### REQUEST
Exclude the images and repeat all remaining entries exactly.
┏━━
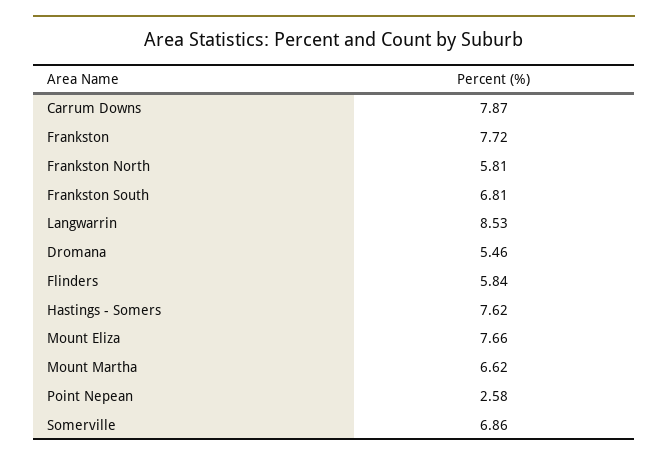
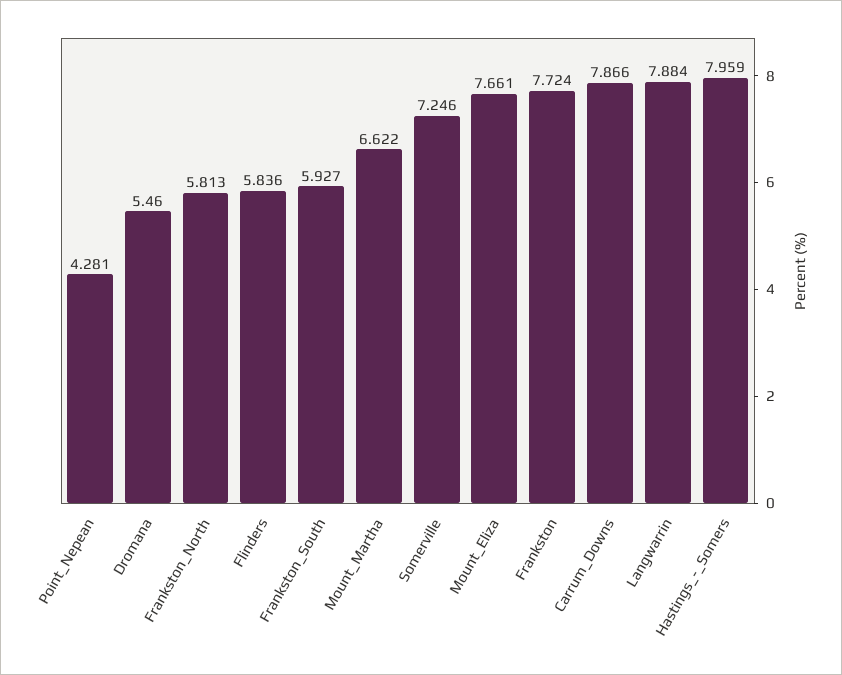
Frankston South: 6.81 -> 5.927
Langwarrin: 8.53 -> 7.884
Hastings - Somers: 7.62 -> 7.959
Point Nepean: 2.58 -> 4.281
Somerville: 6.86 -> 7.246

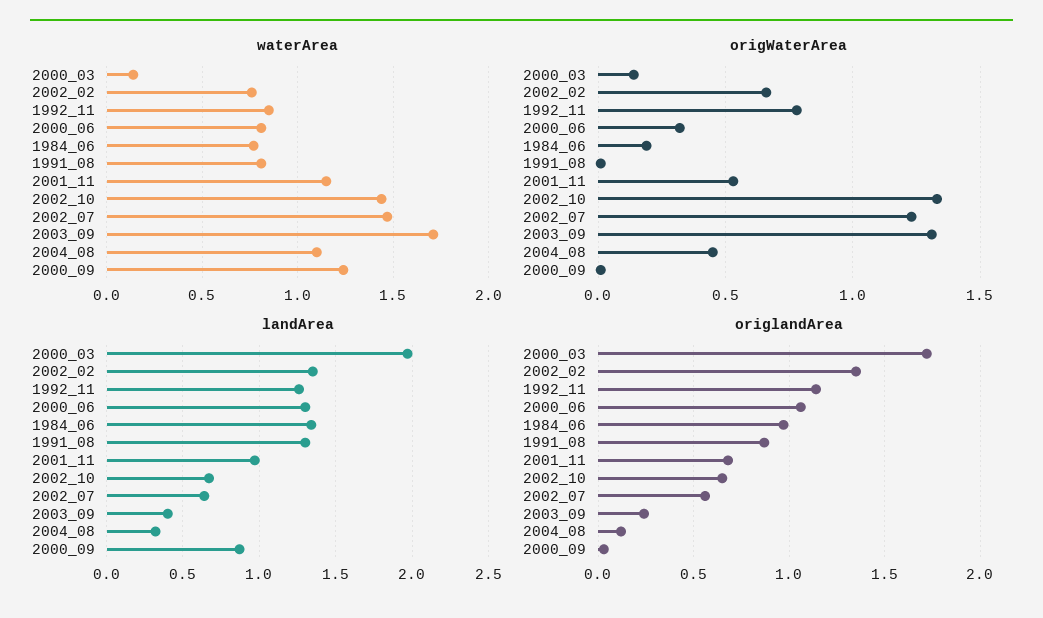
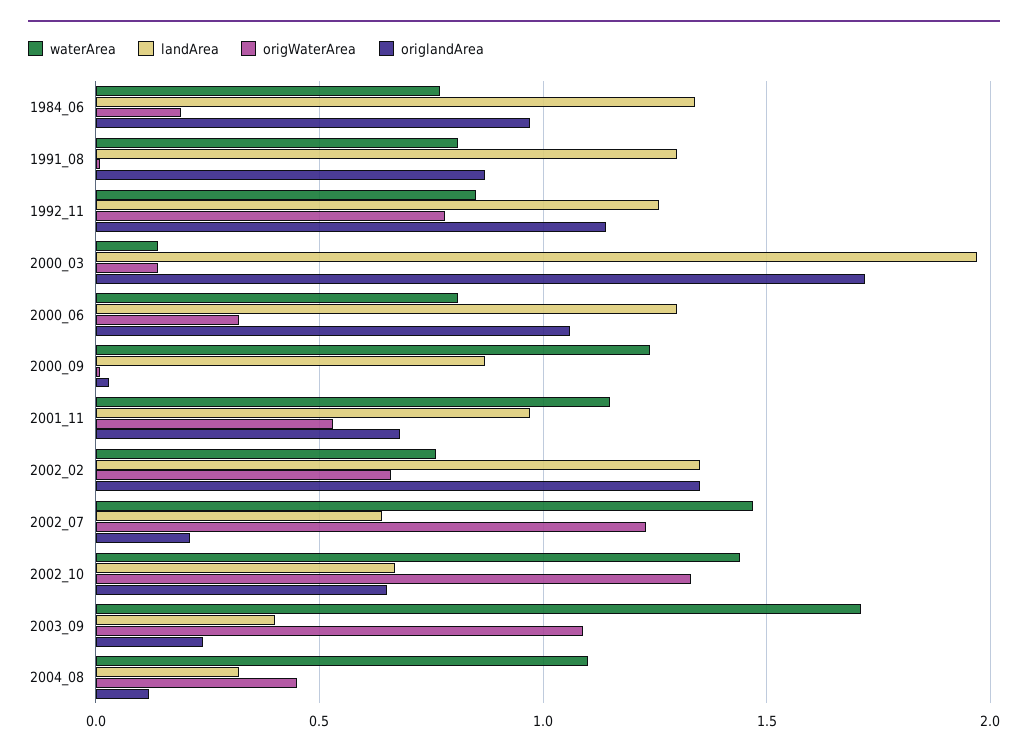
origWaterArea, 2003_09: 1.3 -> 1.1
origlandArea, 2002_07: 0.55 -> 0.2

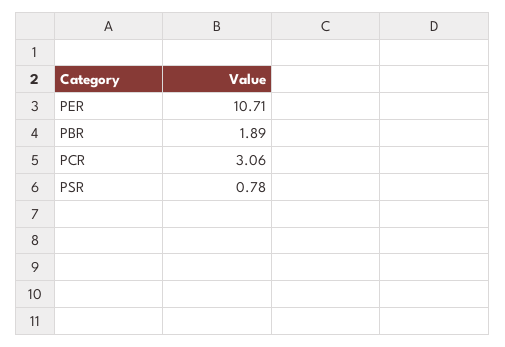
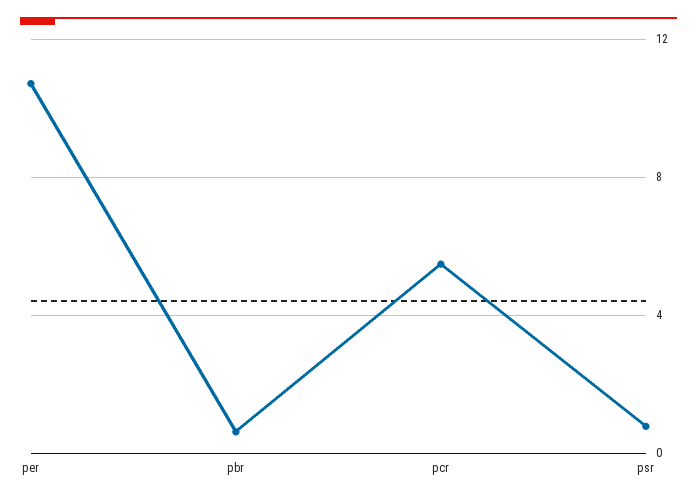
PBR: 1.89 -> 0.5
PCR: 3.06 -> 5.5

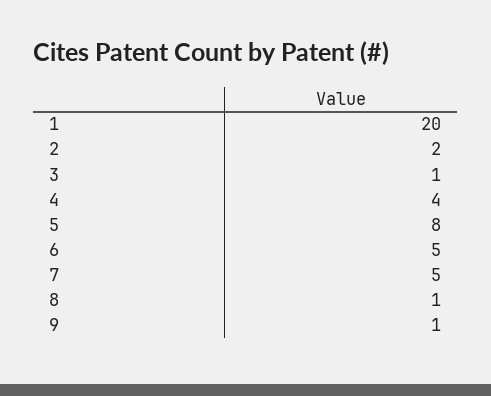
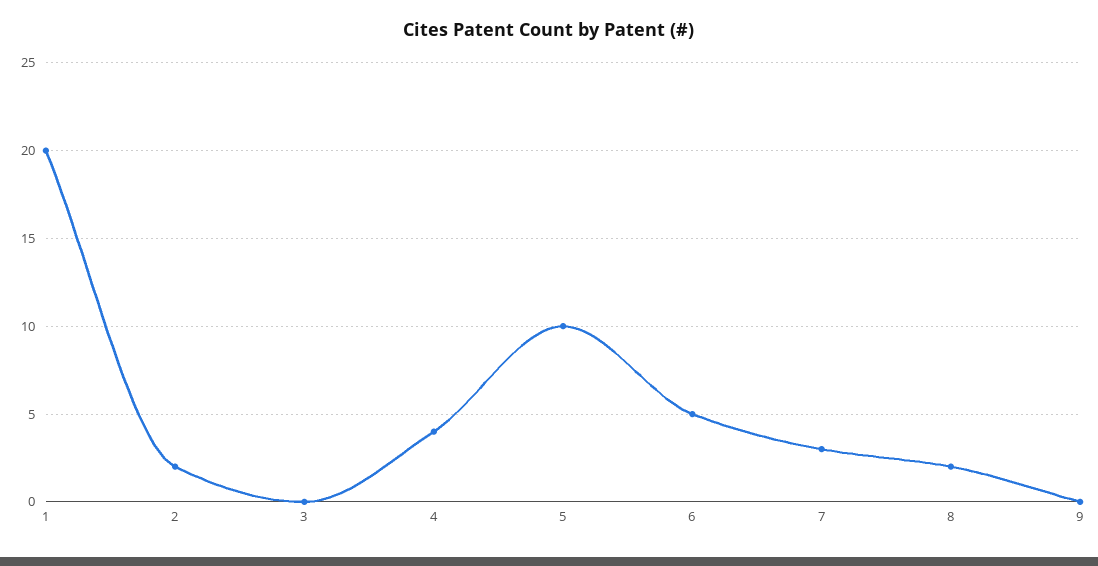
3: 1 -> 0
5: 8 -> 10
7: 5 -> 3
8: 1 -> 2
9: 1 -> 0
┗━━
### TASK OUTPUT
Frankston South: 6.81 -> 5.927
Langwarrin: 8.53 -> 7.884
Hastings - Somers: 7.62 -> 7.959
Point Nepean: 2.58 -> 4.281
Somerville: 6.86 -> 7.246

origWaterArea, 2003_09: 1.3 -> 1.1
origlandArea, 2002_07: 0.55 -> 0.2

PBR: 1.89 -> 0.5
PCR: 3.06 -> 5.5

3: 1 -> 0
5: 8 -> 10
7: 5 -> 3
8: 1 -> 2
9: 1 -> 0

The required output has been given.